== Tasks to perform ==
A: Copy the stretch of the post on database choice from "So here is what" through "something quite different." word for word.
B: In the post on database choice, what industry was the customer in?
C: Pick up the post on database choice after its last sentence and keep writing.

== Excerpted text ==

This one is going to be hard to accept for some people, but sometimes, just sometimes business applications don’t necessary have to use a relational database. The post is a continuation of the series based on my experiences from a project for a customer in oil&gas industry.
So here is what we knew when starting the project:
- The usage pattern of the application is going to be the following: an administrator sets up a simulation, a limited number of users interact with the system for about a week, the results are archived (or just discarded), the cycle repeats.
- We are going to work with a large and complex domain
- We are going to develop iteratively and are expecting a lot of changes to the code already written (from refactoring to larger structural changes).
- We want the software to be model based (Doman Model pattern) as we felt this was the only sensible way to tackle the complexity
A lot of people expected this was going to be backed up by a Sql Server database. Indeed, NHibernate and a relational database was one of the options we considered. Another was to use an object database (for example db4o), but we ended up doing something quite different.

== Information shown ==
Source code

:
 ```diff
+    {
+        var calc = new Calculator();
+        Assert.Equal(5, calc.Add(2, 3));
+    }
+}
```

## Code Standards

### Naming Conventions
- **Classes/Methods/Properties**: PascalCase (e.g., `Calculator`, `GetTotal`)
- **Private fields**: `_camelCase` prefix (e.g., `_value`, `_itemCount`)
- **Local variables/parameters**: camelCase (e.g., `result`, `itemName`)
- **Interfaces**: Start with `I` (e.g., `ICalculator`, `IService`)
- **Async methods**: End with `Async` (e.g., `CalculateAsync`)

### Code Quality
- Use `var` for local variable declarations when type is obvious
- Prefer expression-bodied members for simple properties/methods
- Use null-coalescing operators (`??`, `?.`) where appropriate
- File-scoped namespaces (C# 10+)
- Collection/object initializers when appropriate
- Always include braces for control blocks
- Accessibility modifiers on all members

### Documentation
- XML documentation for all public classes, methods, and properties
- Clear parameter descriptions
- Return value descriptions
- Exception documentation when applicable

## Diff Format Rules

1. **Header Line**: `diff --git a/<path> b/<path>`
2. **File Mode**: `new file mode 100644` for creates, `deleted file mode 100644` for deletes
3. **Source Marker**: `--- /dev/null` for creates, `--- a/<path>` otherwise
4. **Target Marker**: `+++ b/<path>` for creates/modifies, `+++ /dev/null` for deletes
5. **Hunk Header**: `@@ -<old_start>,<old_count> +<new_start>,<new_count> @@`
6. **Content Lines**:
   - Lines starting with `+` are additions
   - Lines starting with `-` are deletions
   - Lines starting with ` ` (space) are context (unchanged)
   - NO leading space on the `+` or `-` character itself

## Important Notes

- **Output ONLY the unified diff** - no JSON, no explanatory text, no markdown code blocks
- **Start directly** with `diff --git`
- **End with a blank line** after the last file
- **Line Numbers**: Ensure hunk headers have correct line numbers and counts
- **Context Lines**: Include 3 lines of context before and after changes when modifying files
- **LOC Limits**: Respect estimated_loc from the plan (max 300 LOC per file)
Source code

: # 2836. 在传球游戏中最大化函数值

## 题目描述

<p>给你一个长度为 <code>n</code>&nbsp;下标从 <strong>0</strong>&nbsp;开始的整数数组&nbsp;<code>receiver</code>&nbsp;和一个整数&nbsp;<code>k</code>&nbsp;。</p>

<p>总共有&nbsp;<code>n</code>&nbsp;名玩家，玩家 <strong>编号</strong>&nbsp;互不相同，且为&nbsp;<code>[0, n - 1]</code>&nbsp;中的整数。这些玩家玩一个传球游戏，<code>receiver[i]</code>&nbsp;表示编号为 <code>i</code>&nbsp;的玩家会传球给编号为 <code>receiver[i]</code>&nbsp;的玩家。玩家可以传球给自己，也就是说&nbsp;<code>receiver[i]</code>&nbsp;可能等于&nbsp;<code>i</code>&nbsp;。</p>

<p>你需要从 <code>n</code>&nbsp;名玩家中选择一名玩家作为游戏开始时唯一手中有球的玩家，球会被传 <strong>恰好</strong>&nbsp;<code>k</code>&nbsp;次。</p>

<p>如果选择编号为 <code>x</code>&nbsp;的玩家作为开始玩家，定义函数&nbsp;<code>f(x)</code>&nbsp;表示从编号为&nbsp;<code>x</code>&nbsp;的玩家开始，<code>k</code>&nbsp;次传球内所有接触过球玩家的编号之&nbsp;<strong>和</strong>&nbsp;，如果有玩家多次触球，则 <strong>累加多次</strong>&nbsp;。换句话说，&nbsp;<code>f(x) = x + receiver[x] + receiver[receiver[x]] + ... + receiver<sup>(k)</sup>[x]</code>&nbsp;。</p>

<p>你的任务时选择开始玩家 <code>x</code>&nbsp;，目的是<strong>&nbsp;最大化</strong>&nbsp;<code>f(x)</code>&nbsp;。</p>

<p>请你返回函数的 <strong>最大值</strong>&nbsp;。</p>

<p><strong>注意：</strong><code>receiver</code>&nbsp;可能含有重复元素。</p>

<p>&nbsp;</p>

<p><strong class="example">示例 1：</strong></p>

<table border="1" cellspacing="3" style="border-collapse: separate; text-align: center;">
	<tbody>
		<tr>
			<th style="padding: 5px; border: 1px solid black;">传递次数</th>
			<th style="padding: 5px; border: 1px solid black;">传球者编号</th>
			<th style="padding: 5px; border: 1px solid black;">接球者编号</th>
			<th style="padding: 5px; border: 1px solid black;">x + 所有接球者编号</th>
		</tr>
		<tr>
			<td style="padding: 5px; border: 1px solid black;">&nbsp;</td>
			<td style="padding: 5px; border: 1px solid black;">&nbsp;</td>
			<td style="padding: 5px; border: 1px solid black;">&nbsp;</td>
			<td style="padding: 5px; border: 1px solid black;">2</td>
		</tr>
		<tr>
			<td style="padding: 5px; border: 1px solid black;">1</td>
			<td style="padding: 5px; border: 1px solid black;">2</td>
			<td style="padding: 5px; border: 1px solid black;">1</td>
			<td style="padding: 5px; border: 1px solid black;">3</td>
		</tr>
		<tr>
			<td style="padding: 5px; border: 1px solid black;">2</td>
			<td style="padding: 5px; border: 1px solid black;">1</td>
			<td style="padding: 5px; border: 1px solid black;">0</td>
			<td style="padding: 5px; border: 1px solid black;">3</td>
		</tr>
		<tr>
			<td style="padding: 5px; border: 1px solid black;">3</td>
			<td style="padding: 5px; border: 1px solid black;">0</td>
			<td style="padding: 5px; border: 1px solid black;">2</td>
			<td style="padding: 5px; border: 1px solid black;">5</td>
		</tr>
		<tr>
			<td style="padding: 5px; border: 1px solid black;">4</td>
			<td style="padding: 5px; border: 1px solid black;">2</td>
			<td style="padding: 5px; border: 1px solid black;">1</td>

== Responses in order ==
A:
So here is what we knew when starting the project:
- The usage pattern of the application is going to be the following: an administrator sets up a simulation, a limited number of users interact with the system for about a week, the results are archived (or just discarded), the cycle repeats.
- We are going to work with a large and complex domain
- We are going to develop iteratively and are expecting a lot of changes to the code already written (from refactoring to larger structural changes).
- We want the software to be model based (Doman Model pattern) as we felt this was the only sensible way to tackle the complexity
A lot of people expected this was going to be backed up by a Sql Server database. Indeed, NHibernate and a relational database was one of the options we considered. Another was to use an object database (for example db4o), but we ended up doing something quite different.

B: The customer was in the oil and gas industry.

C:
First, why we have not decided to use a relational db. It just seemed that the effort required to keep the schema in synch with all the continuous changes in the structure of the model would become an overkill. Also, while I know how flexible NHibernate is and how granular the mapped object model can be, I also know it comes with the cost (custom types, exotic mappings). In addition, we did not really need a relational database. Our model was far from being relational. We feared that the mismatch would slow us down too much.
Then, we seriously considered db4o. I think that could have been a reasonable choice. Object databases seem to be pretty flexible and don’t put too much constraints on the model (they still tend to feel a bit like ORMs and rumours are they are not speed demons) but we found something even less limiting then that. Memory – yes – we have decided to keep the whole model in memory.
Of course now you asking yourself, what if the system crashes, do we loose the data, what about transactions, rollbacks, etc. What we have started with to address the above was a pretty naive approach which we later upgraded to something smarter but still very simple.
We have divided all the operations into queries and commands. Queries can access the model anytime (concurrently) and don’t need transactions (cannot change state). Commands on the other hand can only access the model sequentially (in the simple implementation) when no other command or query is executing. As soon as the command is executed (and the state of the model changed) we would serialize the whole model to a file. If the command throws for any reason we would deserialize previously saved object graph and replace potentially corrupted in-memory state. This worked quite well for a while. Before I continue, let’s look at the benefits:
- finally we can write truly object oriented code (polymorphism, design patterns, etc.) – everything is in memory
- finally we can utilize the power of data structures in our model (hash tables, queues, lists, trees, etc) – everything is in memory
- it has gotten so much faster (no I/O) that you would find new bottlenecks (i.e. performance problems with our initial Quantity implementation)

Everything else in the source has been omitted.